The Monopolization of Monopoly
Ruth Hoskins

by Burton H. Wolfe
©1976 The San Francisco Bay Guardian

Understand that for the last 40 years Parker Brothers has been generating worldwide publicity about Darrow's inventing Monopoly and selling the patent to Parker, and this story has been disseminated by scores of magazines and newspapers, including some of the most widely read and respected in America. And then there's that plaque in Atlantic City.

So, let's once and for all get in some of the names of the people really and truly responsible for Monopoly.

In 1929 Ruth Hoskins began playing Monopoly in Indianapolis with her brother James and his friend Robert Frost "Pete" Daggett Jr., who was a friend of Dan Layman. In October of that year Ruth Hoskins began teaching at the Friends School in Atlantic City, where she taught Monopoly to other teachers, students, and Quaker acquaintances. Layman's manufactured game, Finance, was not yet on the market and it did not become widely available on the East Coast until Parker Brothers bought and revised it to make it a different game years later. So, the Friends made their own Monopoly boards and thrashed out rules changes in arguments lasting until past midnight.

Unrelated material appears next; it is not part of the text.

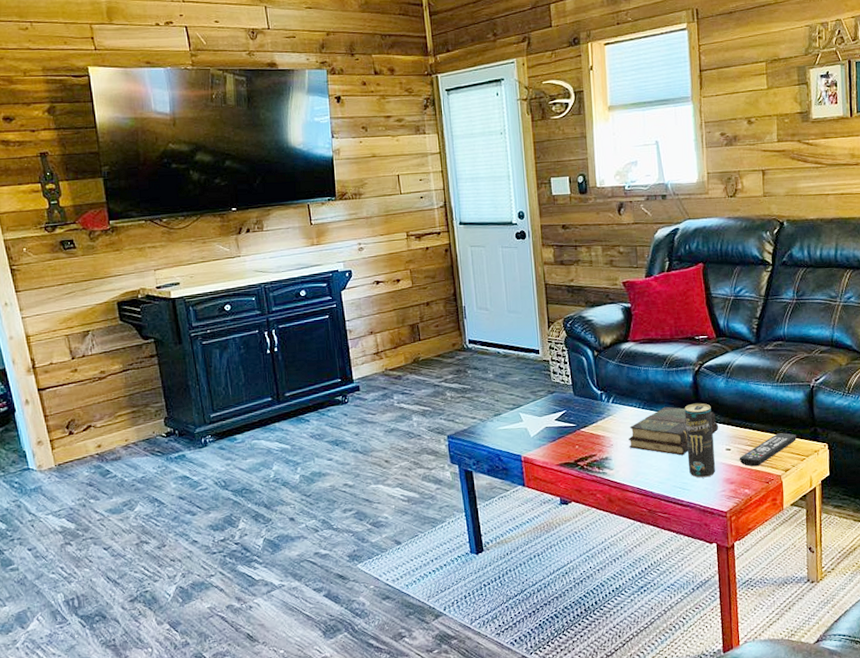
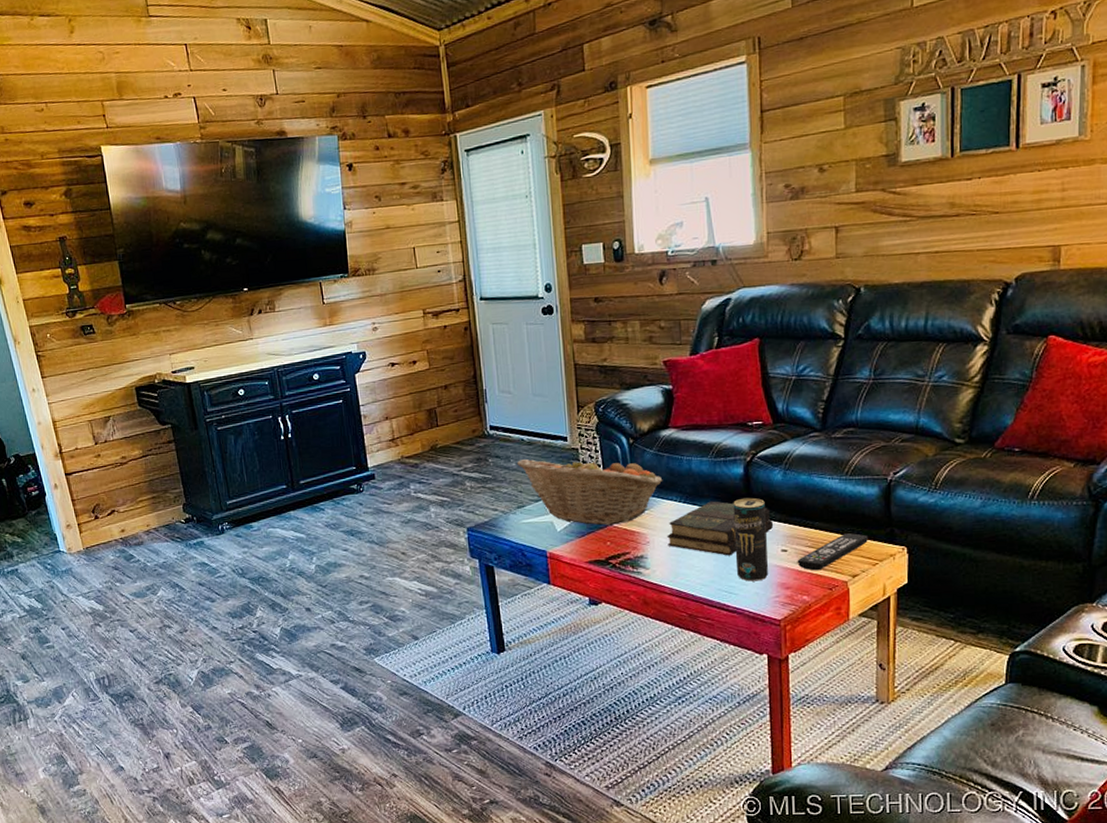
fruit basket: none [493,366,624,431] -> present [516,455,663,526]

"We then introduced it to others," Ruth Hoskins testified in her pretrial deposition. "To the Harveys [Cyril and his wife Dorothy], who introduced it to the Raifords [Eugene and his wife Ruth, Jesse and his wife Dorothea] ... Everybody made their own [board] ... We asked everybody we knew that could to come play it, because it was such fun."

Since Hoskins' entire circle of friends consisted mainly of scrupulously moral Quakers, whenever the subject of commercializing the game arose, it was rejected.

"We weren't business people," Hoskins explained. "We were school teachers. It was a good game the way it was."

Since the game was being played in Atlantic City, it no longer made any sense to have properties named after places in Indianapolis or parts of Pennsylvania.

The discussion came up that the names were for the most part unknown to us ... Why not use Atlantic City names? ... We named them out in honor of people who belonged to our group. For instance, well, Boardwalk was first. Everybody knows that, Boardwalk. But the Joneses were living on Park Place and the Claridge was being built across the street and the Marlborough Blenheim was right there. That was obviously a very expensive part of the town and one that we wanted to honor.

"We were living on Pennsylvania Avenue ... The Copes lived on Virginia Avenue at the Morton Hotel ... So it developed gradually.

"... I know that there were the utilities and I know that the four railroads were there ... We had 'Free Parking' and we had 'Go to Jail' and we had tickets to get out of jail and you got $200 as you passed 'Go'."

[Ralph Anspach's lawyers are taking witnesses such as Ruth Hoskins through tremendous detail in this history because Parker Brothers' last defense is that Charles Darrow put the Atlantic City streets on the board and therefore his game is different from other versions of Monopoly. Darrow's widow has repeated that statement under oath and newspapers and magazines from coast to coast, along with Maxine Brady in her definitive Monopoly Book, have also repeated it.)

Hoskins also suggested Connecticut, Vermont and Oriental Avenues. "All these I made up and then we discussed it with the group."

Other members of the group added New York Ave., Community Chest and Marven Gardens "because although it wasn't a street, there was somebody living there".